Problem to solve: Carry on the passage about the thermal properties of materials from the point where it stops.

Excerpted passage Start Marker

The melting point is the temperature at which a material goes from the solid to the liquid state at one atmosphere. The melting temperature is not usually a design criteria but it offers important clues to other material properties.
Glass transition temp
The glass transition temperature, or Tg is an important property of polymers. The glass transition temperature is a temperature range which marks a change in mechanical behavior. Above the glass transition temperature a polymer will behave like a ductile solid or highly viscous liquid. Below Tg the material will behave as a brittle solid. Depending on the desired properties materials may be used both above and below their glass transition temperature.
Thermal expansion coefficient
The thermal expansion coefficient is the amount a material will change in dimension with a change in temperature. It is the amount of strain due to thermal expansion per degree Kelvin expressed in units of K-1. For isotropic materials " is the same in all directions, anisotropic materials have separate "s reported for each direction which is different.
Thermal shock resistance
Thermal shock resistance is a measure of how large a change in temperature a material can withstand without damage. Thermal shock resistance is very important to most high temperature designs. Measurements of thermal shock resistance are highly subjective because if is extremely process dependent. Thermal shock resistance is a complicated function of heat transfer, geometry and material properties. The temperature range and the shape of the part play a key role in the material's ability to withstand thermal shock. Tests must be carefully designed to mimic anticipated service conditions to accurately asses the thermal shock resistance of a material.
Creep is slow, temperature aided, time dependent deformation. Creep is typically a factor in materials above one third of their absolute melting temperature or two thirds of their glass transition temperature. Creep resistance is an important material property in high temperature design, but it is difficult to quantify with a single value. Creep response is a function of many material and external variables, including stress and temperature. Often other environmental factors such as oxidation or corrosion play a role in the fracture process.

Excerpted passage End Marker
Study material Start Marker

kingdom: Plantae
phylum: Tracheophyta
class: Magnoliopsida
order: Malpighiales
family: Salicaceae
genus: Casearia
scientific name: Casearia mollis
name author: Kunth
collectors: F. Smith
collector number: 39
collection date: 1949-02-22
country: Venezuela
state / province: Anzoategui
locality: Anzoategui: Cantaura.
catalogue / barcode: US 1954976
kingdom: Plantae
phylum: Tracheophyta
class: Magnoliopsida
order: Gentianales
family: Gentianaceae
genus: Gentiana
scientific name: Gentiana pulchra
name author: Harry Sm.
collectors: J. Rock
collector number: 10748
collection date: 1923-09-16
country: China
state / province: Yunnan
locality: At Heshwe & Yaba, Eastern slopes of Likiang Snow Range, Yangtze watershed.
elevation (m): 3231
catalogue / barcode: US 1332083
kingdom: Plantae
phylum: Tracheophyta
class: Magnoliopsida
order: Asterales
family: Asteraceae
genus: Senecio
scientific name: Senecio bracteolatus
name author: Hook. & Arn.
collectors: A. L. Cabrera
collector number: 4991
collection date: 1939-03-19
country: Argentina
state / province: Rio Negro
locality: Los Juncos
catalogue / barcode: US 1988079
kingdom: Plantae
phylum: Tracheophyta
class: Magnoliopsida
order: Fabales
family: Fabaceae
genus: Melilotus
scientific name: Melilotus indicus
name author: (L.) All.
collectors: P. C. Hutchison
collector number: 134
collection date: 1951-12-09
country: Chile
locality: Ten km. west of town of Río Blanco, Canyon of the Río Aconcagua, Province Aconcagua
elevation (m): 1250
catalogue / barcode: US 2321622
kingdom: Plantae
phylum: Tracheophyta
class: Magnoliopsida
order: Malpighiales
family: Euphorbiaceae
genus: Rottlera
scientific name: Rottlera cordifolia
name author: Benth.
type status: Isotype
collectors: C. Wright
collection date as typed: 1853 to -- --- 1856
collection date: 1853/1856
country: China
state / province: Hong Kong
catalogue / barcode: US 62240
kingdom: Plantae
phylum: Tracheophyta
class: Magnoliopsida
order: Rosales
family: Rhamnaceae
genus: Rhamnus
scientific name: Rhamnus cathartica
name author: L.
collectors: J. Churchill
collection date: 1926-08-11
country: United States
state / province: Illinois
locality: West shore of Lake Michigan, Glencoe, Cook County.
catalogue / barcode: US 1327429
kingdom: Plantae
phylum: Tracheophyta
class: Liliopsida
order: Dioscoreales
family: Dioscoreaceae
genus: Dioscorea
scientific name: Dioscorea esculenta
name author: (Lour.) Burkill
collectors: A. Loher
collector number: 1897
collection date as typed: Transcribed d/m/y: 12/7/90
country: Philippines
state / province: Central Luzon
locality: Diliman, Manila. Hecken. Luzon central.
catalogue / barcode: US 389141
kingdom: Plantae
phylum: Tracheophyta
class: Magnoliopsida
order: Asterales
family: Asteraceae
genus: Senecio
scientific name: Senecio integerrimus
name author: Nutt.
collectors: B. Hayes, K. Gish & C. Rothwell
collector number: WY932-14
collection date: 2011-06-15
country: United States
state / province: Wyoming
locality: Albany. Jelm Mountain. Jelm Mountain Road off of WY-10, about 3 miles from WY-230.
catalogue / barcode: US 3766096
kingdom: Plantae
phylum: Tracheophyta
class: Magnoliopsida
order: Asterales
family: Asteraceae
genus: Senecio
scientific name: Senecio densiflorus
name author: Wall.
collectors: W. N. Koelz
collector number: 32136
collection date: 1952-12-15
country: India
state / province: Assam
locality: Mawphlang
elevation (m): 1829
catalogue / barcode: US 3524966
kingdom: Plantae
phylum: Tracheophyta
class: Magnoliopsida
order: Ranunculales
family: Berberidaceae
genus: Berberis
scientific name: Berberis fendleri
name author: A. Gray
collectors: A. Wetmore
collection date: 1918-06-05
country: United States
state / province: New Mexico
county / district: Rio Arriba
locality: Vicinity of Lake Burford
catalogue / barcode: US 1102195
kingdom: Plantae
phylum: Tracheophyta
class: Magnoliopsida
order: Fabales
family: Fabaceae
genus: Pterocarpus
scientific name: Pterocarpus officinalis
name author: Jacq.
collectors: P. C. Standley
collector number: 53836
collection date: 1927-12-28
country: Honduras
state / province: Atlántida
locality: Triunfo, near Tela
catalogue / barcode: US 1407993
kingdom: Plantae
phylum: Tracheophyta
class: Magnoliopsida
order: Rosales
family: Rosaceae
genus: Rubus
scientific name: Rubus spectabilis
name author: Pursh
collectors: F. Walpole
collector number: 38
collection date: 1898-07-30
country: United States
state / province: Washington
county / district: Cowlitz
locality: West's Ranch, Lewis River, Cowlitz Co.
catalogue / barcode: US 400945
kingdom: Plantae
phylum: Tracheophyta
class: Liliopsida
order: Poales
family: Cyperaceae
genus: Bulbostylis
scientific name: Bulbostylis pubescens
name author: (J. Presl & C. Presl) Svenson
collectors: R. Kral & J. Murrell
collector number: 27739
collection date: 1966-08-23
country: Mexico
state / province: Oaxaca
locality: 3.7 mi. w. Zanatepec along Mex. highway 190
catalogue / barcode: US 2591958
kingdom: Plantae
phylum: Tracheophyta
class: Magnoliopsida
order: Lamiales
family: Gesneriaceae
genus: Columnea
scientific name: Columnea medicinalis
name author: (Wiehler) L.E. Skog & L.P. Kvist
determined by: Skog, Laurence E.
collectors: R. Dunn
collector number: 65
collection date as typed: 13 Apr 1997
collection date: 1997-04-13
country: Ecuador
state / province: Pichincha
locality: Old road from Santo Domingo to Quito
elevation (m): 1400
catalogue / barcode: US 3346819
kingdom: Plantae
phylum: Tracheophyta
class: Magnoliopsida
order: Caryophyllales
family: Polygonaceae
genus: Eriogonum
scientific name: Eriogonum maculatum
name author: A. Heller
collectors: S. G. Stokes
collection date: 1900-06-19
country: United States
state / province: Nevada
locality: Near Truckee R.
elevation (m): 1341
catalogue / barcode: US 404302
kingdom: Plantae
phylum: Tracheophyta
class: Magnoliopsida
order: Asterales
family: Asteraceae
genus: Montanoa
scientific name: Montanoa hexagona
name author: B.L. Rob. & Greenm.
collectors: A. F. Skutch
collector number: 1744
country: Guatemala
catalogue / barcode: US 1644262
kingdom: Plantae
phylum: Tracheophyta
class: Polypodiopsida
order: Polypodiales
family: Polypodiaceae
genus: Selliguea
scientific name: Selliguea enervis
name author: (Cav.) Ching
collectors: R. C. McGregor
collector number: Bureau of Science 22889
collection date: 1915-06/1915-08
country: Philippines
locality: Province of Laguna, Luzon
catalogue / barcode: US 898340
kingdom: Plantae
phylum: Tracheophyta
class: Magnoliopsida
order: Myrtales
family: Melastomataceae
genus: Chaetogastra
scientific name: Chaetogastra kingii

Study material End Marker

Final answer:
Creep is plotted as strain vs. time. A typical creep curve shows three basic regimes. During stage I, the primary or transient stage, the curve begins at the initial strain, with a relatively high slope or strain rate which decreased throughout stage I until a steady state is reached. Stage II, the steady state stage, is generally the longest stage and represents most of the response. The strain rate again begins to increase in stage III and rupture at tR generally follows quickly.
Different applications call for different creep responses. In situations where long life is desired minimum creep rate is the most important material consideration. Testing through stage II should be sufficient for determining minimum creep rate. Is not necessary to proceed all the way to rupture. For this type of test the longer the test the more accurate the creep rate will be. Unfortunately practicality limits most creep tests to times shorter than would be desirable for high accuracy.
For short lived applications such as rocket nozzles the time to failure may be the only consideration. The main issue is whether or not the component fails, not the amount of deformation it may undergo. For this application creep tests may be run to completion but without recording any data but the time to rupture. In this case temperatures may be elevated above expected conditions to provide a margin of safety.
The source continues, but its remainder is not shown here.